Packaging a series of PP presentations

D

Dianne Aldridge

I'm about to deliver a PP curriculum that I've developed consisting of
a main show linked to seven lesson shows. It is to be delivered via CD
in a computer lab by a Technology Specialist.
There are also a few external files included that are referenced in the
PP lessons - several .wmv files.

What is the best way to package this curriculum? Should I just put all
of the files on a CD and load up the main show, or is there a more
professional way to do it?

Thanks --
 
D

Dianne Aldridge

Thanks for the suggestion. I looked over the software, but it does not
support VBA or macros - I have both all through my presentations. Any
other package you could recommend?
 
S

Steve Rindsberg

Thanks for the suggestion.
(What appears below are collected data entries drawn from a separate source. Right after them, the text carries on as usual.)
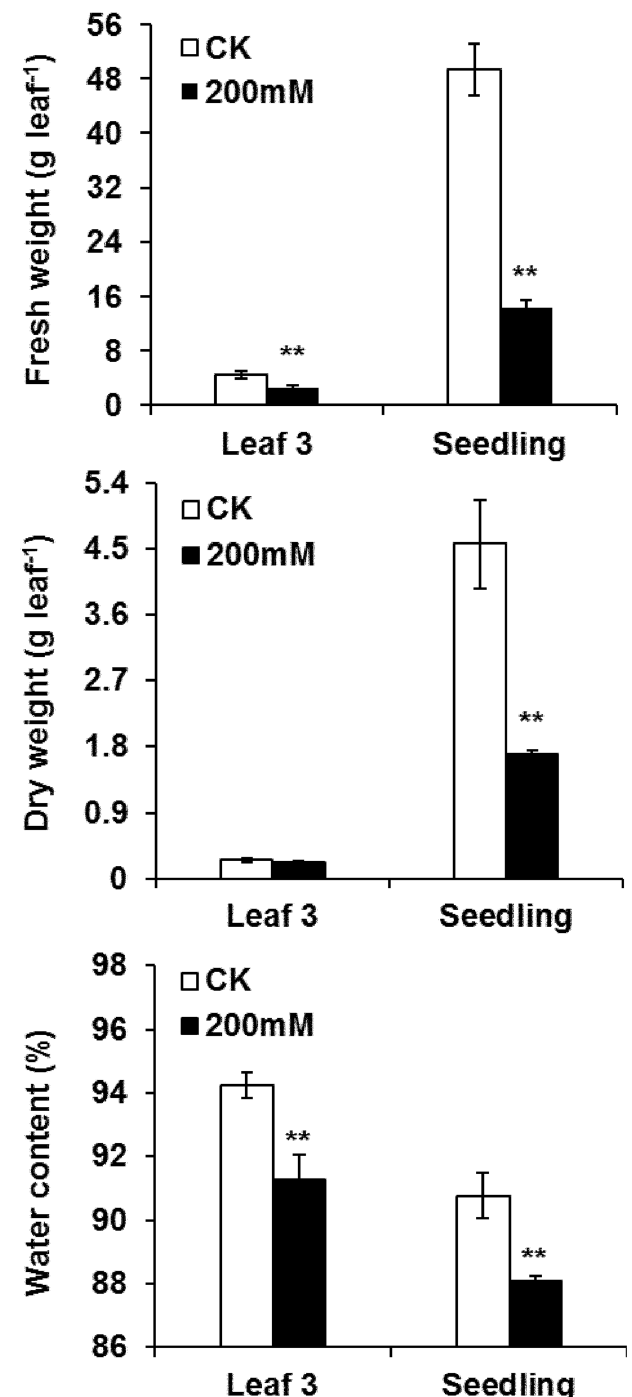
Fig 1. Effects of salt-stress treatments on plant biomass in B . napus ‘ Nannongyou No. 3 ’ . Values shown are means ± SD from three biological replicates. ** indicates a significant difference (compared with the control) at p <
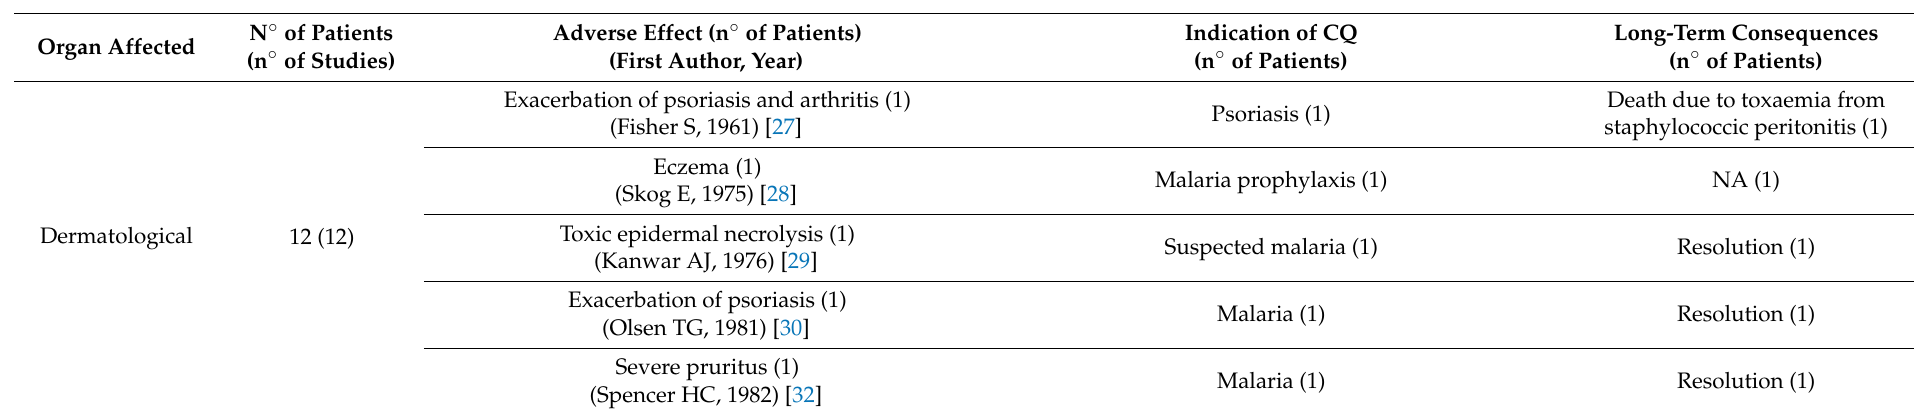
Table 2. Summary of studies included: case reports and case series reports related to CQ adverse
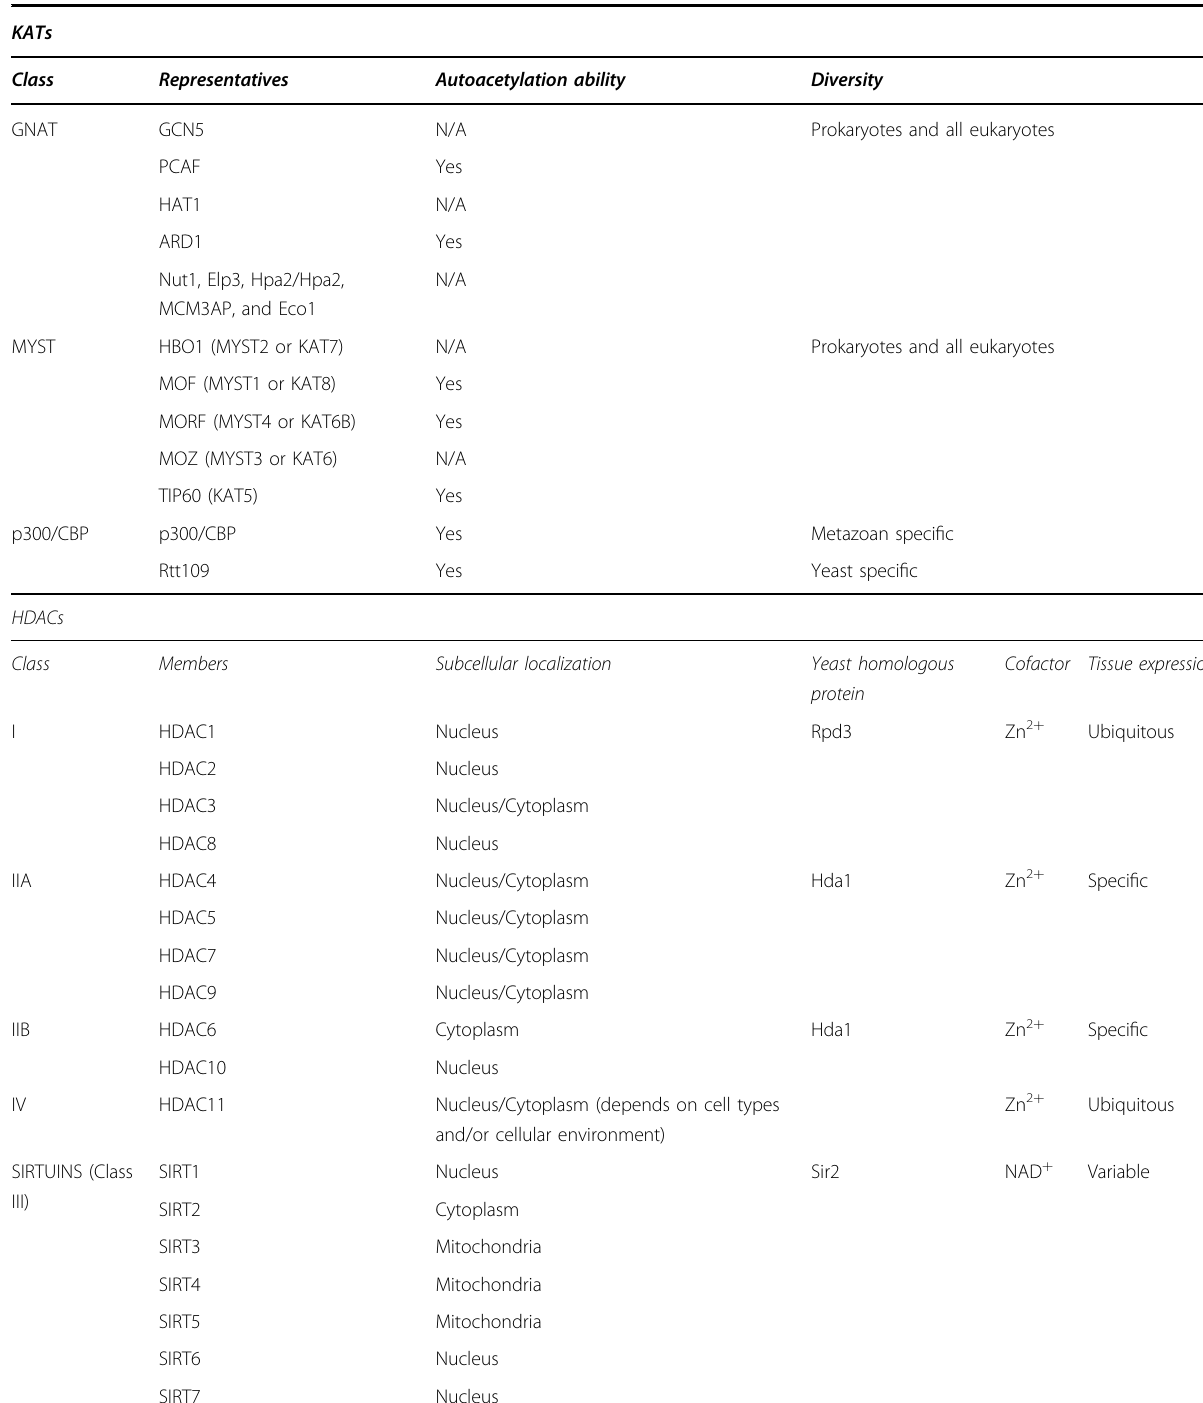
Table 1 Classi fi cation and properties of lysine acetyltransferases and histone deacetylases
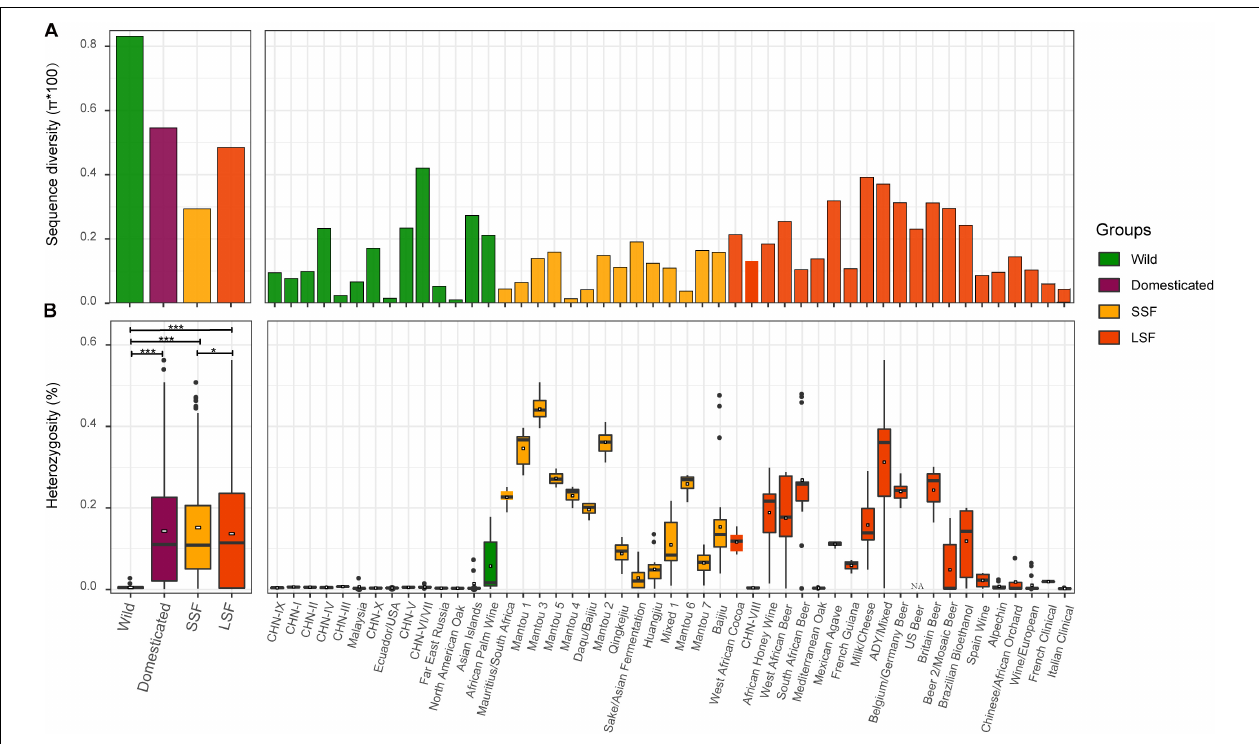
FIGURE 2 | Sequence diversity (A) and heterozygosity (B) of different populations, groups and lineages of S. cerevisiae . Sequence diversity (A) is calculated from genome-wide SNPs, and heterozygosity (B) is expressed as the ratio of heterozygous SNPs to the consensus genome size of each isolate. LSF, liquid-state fermentation; SSF, solid-state fermentation. *, P < 0.05; ***, P <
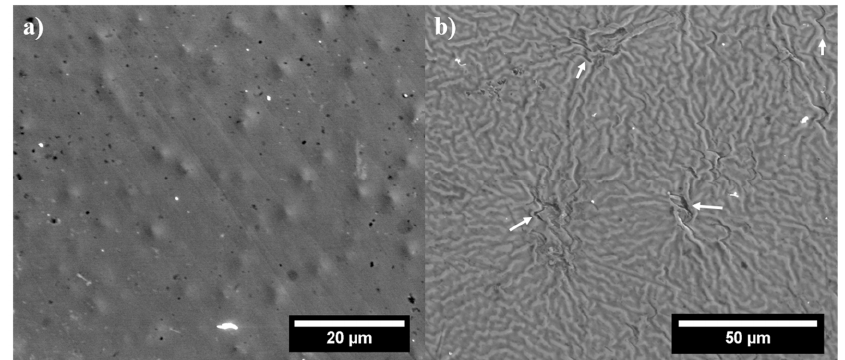
Figure A1. SEM images showing the morphology of Vit1b surface after CCT treatment a ) at 350 °C for 40 h and b ) at 380 °C for 4.5 h; several “cracks” are indicated using white arrows.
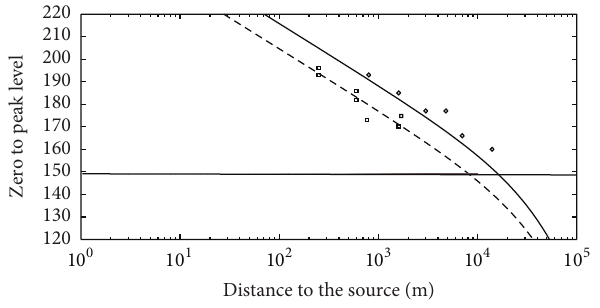
Figure 2: Application of the propagation model to jacket piling (dashedline)andmonopiling(plainline).Squaresandcirclesarethe measured 𝐿 𝑧−𝑝 , respectively, for jacket and monopile (Table 1) while the horizontal line at 149dB re 1 𝜇 Pa represents the level ( 𝐿 𝑧−𝑝 ) for major behavioural disturbance for harbour porpoise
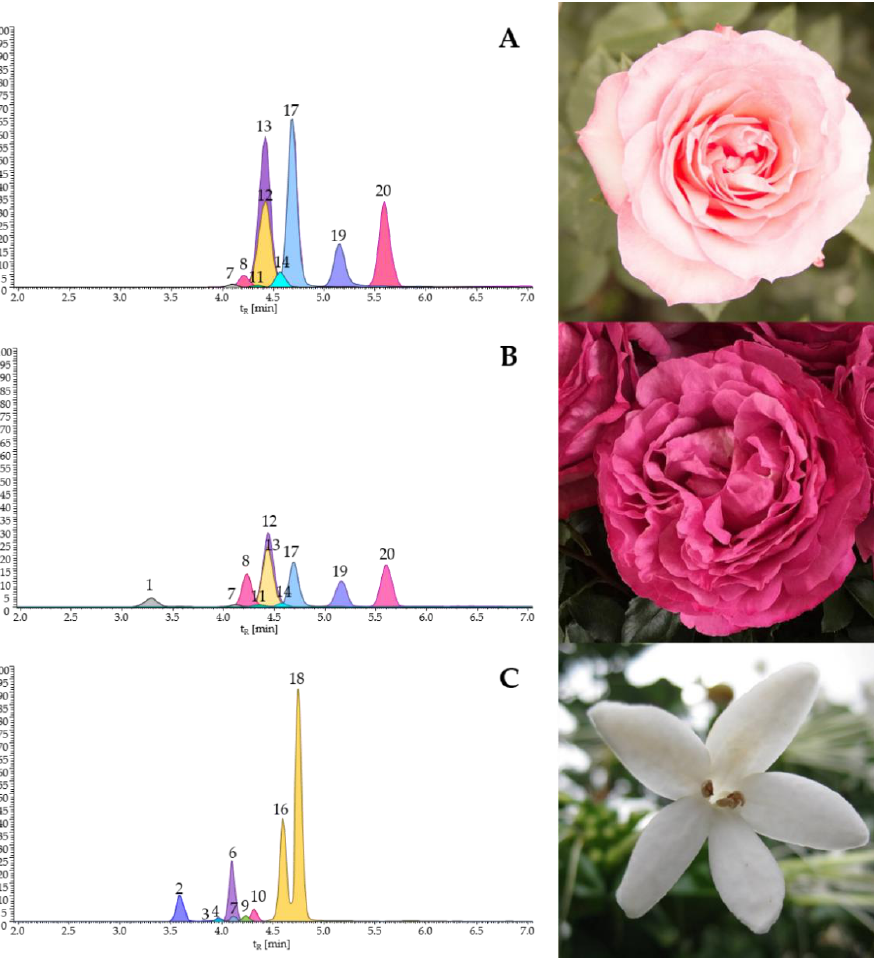
Figure 3. The extracted ionic currents (EICs) of [M] + or protonated molecules [M + H] + present in the total ion current (TIC) obtained by UHPLC – ESI+ – Orbitrap – MS for three flower extracts: ( A ) R. centifolia (pink variety), ( B ) R. centifolia (fuchsia variety), and ( C ) P. latifolia . The peak numbers correspond to major compounds as follows: 1 — Cyanidin-3,5-glucoside; 2 — Chlorogenic acid; 6 — Ecdysterone; 8 — Quercetin-glucoside; 10 — Rhamnetin-rutinoside; 12 — Quercetin-3-rhamnoside; 13 — Kaempferol-3-glucoside; 16 — cis- Resveratrol-diglucoside; 17 — Kaempferol-rhamnoside; 18 — trans- Resveratrol-diglucoside; 19 — Quercetin; 20 — Kaempferol.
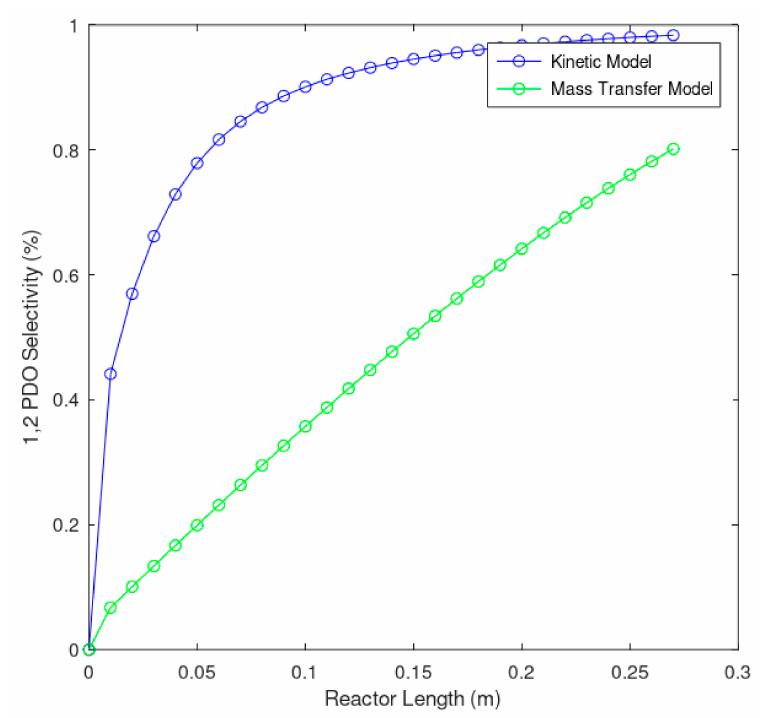
Figure 5. Selectivity of 1,2 propanediol through the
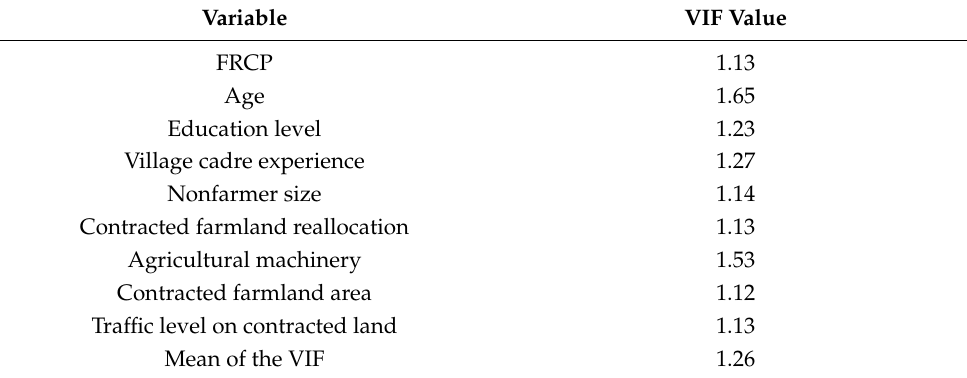
Table 2. VIF value test results of independent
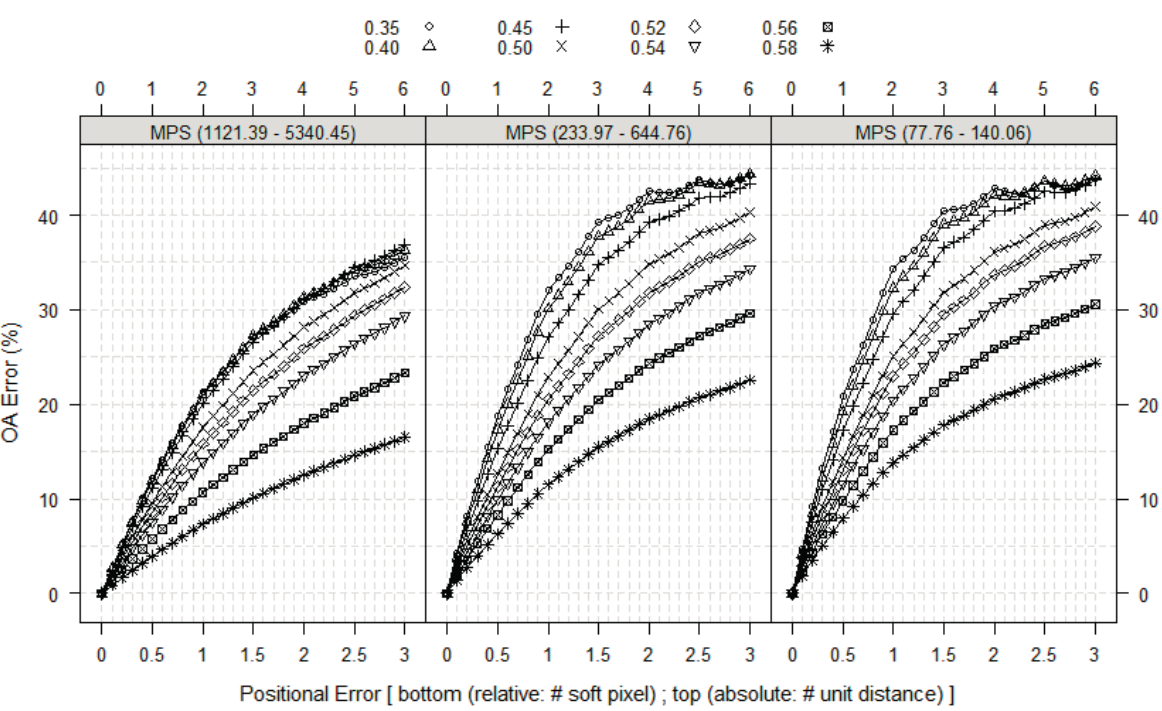
Figure 3. Impact of positional error on OA-error at different landscape characteristics using a spatial resolution of 1 unit distance.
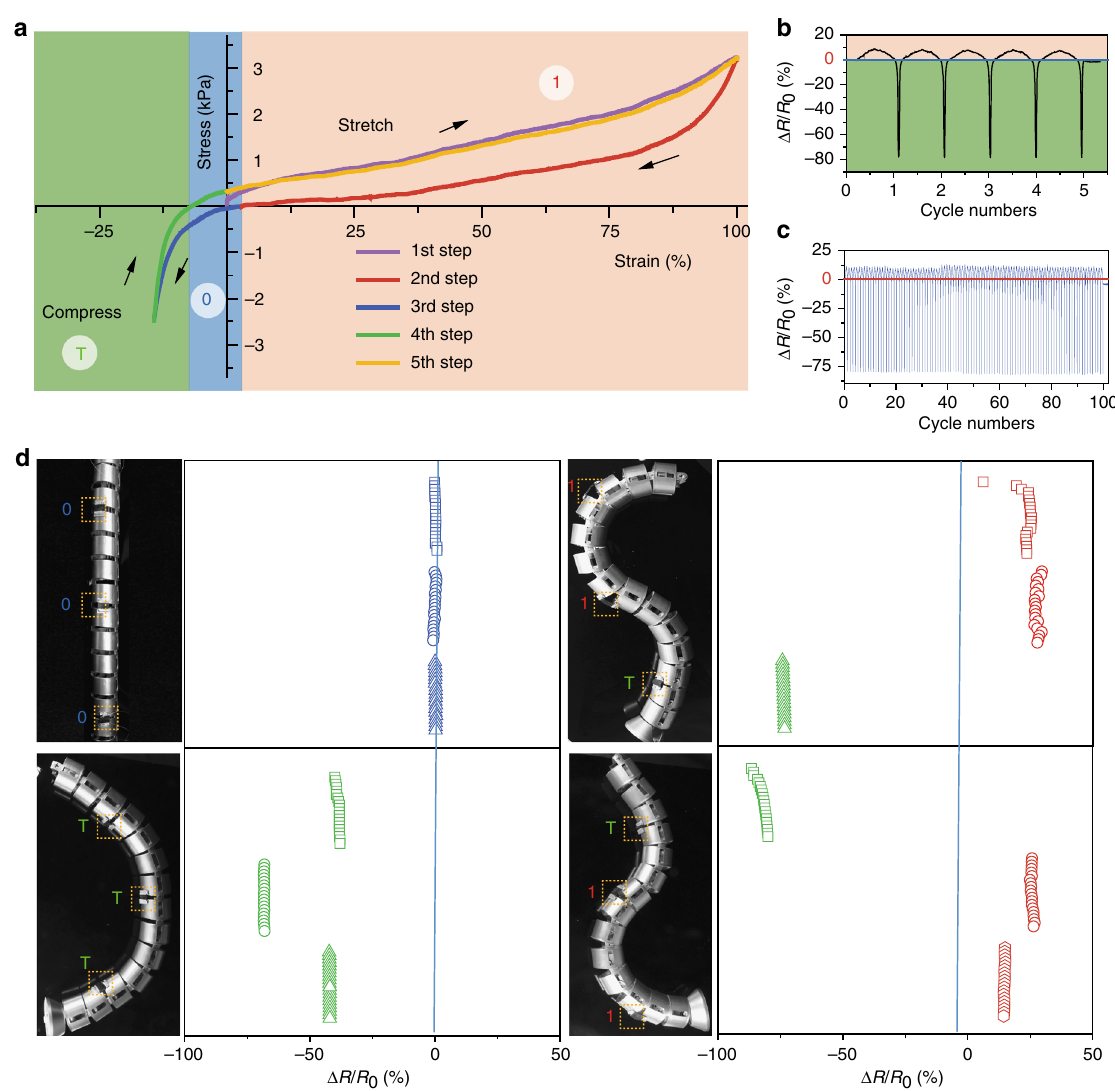
Fig. 7 The bCAs as logic identi fi cation strain sensors. a Stress-strain curves of bCAs with 30 wt% MWNTs in a full strain range from + 100% to − 14%. b , c The evolution of resistance in the fi rst 5 cycles ( b ) and 100 cycles ( c ) of bCAs. d A three-localized bCA strain sensor array works as the logic sensor to identify the movement and con fi guration of a snake-like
I looked over the software, but it does not
support VBA or macros - I have both all through my presentations. Any
other package you could recommend?

I may be mistaken but I thought it would give you the option of including the
PPT viewer or not. The viewer doesn't support VBA but if the user has the full
version of PPT installed, it should work. In any case, use the email link on
the page TAJ directed you to, contact Sonia to find out for certain.

You'll absolutely need the end user to have a full copy of PPT installed for
your VBA to work, no matter how you end up distributing the presentation.
There's no alternative solution.
 
S

Sonia

Our software creates an autorun CD that always uses the Viewer, which is
contained on the CD. It's designed for distribution to unknown systems that may
or may not have the ability to play a PowerPoint presentation. If it is known
that the end user has PowerPoint installed and the file associations are not
contaminated, I think you could easily use launch.exe to launch a .PPS file from
an autorun CD. Windows should hand the file off to PowerPoint.
--

Sonia Coleman
Microsoft PowerPoint MVP Team
Autorun Software, Templates and Tutorials
http://www.soniacoleman.com
 
S

Steve Rindsberg

Our software creates an autorun CD that always uses the Viewer, which is
contained on the CD. It's designed for distribution to unknown systems that may
or may not have the ability to play a PowerPoint presentation. If it is known
that the end user has PowerPoint installed and the file associations are not
contaminated, I think you could easily use launch.exe to launch a .PPS file from
an autorun CD. Windows should hand the file off to PowerPoint.

Thanks, Sonia. My mistake then.
But yes, Launch would certainly do the job.